EXERCISE DESCRIPTION:
List every woman named in the plot section of the Le Roi Soleil article.

SOURCE EXTRACT:
- Original Post
- Music: Various
- Lyrics: Lionel Florence Patrice Guirao
- Book: Kamel Ouali
- Basis: The life of Louis XIV
- Productions: 2005 Paris 2014 Tokyo

= Le Roi Soleil (musical) =

2005 musical comedy about Louis XIV of France

Le Roi Soleil (/fr/, lit. 'The Sun King') is a French musical about the life of Louis XIV (played by Emmanuel Moire). It premiered on 22 September 2005 at the Palais des Sports in Paris.

==Plot==
The play begins with the Fronde against Cardinal Mazarin. Young Louis is the consecrated King at Reims, but his power has been confiscated by his mother, Anne of Austria, and the Cardinal, as both doubt his ability to rule France alone.

Louis falls in love with Marie Mancini, an Italian emigrant without noble birth, niece of Cardinal Mazarin. To prove himself as a man, the young monarch decides to join the war at the head of his armies despite Marie's attempt to stop him due to her bad premonition. Louis falls in battle, victim to a serious disease, and is believed dead for a long time. The court forgets him and attempts to name his brother Philippe the new King of France. Marie, however, refuses to accept his fate and spends many nights by his bedside praying in tears.

Then, in a sudden turn of events, one of the royal doctors administers a drug that awakens Louis from his sleep. He learns that he has been forgotten by everyone in the country except Marie and his own family. Now desperately in love with the beautiful Italian, Louis proposes to her. Marie reminds him that it is impossible for a French king to marry an Italian of low birth. Anne of Austria, Mazarin and even the Pope would object.

Louis stubbornly dismisses all opposition, declaring that he is King and will therefore decide his own future. Nevertheless, Anne of Austria and Mazarin put an end to the dream by exiling Marie and persuading the young King to marry the Spanish princess. The first act ends with the pain of separation.

The second Act begins with the death of Mazarin, upon which Louis seizes power and becomes the Sun King. He becomes a débauché dallying with various women and forgetting that his people will pay heavy taxes for the construction of his dream palace, the Château de Versailles.

After many events such as the matter of the Man in the Iron Mask and the Poison Affair, Louis attains what he could not achieve with Marie Mancini. He marries, despite opposition, Françoise d'Aubigné, Marquise de Maintenon, a woman without noble birth who was the governess of his illegitimate children with Françoise-Athénaïs, marquise de Montespan.

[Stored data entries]

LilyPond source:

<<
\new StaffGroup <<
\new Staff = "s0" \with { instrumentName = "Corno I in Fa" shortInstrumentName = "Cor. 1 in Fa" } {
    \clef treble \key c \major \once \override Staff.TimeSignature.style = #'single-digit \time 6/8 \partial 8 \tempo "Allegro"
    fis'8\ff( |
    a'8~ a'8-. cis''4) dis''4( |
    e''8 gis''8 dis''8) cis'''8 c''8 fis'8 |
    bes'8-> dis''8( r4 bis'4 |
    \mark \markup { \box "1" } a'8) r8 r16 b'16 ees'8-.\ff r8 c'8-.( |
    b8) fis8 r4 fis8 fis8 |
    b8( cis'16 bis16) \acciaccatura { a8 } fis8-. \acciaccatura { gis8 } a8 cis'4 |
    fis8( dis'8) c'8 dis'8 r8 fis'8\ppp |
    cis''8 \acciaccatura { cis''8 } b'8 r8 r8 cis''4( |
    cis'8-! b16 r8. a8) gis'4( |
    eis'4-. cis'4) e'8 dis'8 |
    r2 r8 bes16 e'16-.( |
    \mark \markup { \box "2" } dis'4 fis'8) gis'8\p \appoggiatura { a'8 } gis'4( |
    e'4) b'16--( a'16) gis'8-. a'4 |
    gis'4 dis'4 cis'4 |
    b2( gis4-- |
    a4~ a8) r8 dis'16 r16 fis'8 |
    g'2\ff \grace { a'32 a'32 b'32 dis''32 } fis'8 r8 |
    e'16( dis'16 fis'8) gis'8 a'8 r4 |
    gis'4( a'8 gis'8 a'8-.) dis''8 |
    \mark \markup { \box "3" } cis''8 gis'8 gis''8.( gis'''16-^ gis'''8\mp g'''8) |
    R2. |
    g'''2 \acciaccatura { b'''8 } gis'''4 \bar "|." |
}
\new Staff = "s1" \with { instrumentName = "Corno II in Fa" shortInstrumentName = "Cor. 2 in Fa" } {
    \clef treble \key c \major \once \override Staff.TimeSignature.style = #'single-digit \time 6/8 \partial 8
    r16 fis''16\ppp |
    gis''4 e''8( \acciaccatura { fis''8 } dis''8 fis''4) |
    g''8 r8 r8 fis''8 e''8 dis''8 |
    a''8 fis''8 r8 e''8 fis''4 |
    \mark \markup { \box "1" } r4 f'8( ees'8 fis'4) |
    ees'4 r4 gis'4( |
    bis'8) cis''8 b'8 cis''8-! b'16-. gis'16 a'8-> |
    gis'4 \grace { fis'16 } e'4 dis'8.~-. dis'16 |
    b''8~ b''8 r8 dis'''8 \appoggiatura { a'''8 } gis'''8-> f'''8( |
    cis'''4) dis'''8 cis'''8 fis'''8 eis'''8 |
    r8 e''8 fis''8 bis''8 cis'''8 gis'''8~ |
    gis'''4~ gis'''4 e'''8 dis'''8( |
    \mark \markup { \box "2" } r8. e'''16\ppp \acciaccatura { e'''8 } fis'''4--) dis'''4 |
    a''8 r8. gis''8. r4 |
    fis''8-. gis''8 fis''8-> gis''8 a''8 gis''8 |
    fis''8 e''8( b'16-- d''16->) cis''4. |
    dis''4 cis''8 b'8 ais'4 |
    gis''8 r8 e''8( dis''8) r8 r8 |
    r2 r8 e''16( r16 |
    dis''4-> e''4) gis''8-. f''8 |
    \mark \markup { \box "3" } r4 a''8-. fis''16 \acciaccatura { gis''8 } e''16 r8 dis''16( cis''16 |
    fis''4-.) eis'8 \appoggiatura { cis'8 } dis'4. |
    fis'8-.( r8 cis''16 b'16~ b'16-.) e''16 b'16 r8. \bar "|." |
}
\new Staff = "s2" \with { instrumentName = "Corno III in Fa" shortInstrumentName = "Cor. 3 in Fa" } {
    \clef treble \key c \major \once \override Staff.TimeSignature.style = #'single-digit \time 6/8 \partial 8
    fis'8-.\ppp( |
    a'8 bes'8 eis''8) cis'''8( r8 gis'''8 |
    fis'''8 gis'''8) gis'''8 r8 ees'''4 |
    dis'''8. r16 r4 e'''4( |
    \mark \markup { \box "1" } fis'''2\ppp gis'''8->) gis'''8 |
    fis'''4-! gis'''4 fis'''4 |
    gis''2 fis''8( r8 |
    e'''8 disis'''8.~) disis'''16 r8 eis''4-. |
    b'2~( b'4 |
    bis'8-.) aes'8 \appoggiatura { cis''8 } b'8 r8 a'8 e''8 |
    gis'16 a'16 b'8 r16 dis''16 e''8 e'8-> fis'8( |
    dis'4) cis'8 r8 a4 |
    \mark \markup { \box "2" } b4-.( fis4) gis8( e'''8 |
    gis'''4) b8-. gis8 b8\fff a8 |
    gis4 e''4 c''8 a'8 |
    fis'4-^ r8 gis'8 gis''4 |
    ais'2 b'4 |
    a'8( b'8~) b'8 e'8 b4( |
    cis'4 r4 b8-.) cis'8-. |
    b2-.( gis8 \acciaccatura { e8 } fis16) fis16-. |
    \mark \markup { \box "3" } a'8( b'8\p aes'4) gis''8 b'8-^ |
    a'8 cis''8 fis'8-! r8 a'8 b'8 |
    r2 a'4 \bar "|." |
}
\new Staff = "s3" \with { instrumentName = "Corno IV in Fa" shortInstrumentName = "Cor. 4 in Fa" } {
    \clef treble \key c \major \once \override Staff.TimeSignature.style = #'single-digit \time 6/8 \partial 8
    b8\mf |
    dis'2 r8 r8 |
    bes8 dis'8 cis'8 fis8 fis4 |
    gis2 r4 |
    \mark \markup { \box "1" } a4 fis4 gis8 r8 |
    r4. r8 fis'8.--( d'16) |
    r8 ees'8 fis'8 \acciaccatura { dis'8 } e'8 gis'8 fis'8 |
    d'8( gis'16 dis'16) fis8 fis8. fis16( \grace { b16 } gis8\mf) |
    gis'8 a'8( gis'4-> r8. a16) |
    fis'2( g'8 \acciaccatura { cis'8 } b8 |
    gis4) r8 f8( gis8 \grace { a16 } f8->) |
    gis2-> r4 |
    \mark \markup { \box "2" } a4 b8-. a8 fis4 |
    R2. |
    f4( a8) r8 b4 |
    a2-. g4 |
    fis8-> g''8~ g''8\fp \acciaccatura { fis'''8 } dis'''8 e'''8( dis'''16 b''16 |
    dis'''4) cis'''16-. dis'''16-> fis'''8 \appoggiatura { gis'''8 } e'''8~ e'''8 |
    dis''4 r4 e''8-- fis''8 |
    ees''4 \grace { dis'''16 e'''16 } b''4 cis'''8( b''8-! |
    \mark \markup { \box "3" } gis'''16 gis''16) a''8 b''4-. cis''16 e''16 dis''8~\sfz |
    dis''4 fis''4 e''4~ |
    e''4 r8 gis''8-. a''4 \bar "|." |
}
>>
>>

YOUR RESPONSE:
- Anne of Austria
- Marie Mancini
- Françoise d'Aubigné, Marquise de Maintenon
- Françoise-Athénaïs, marquise de Montespan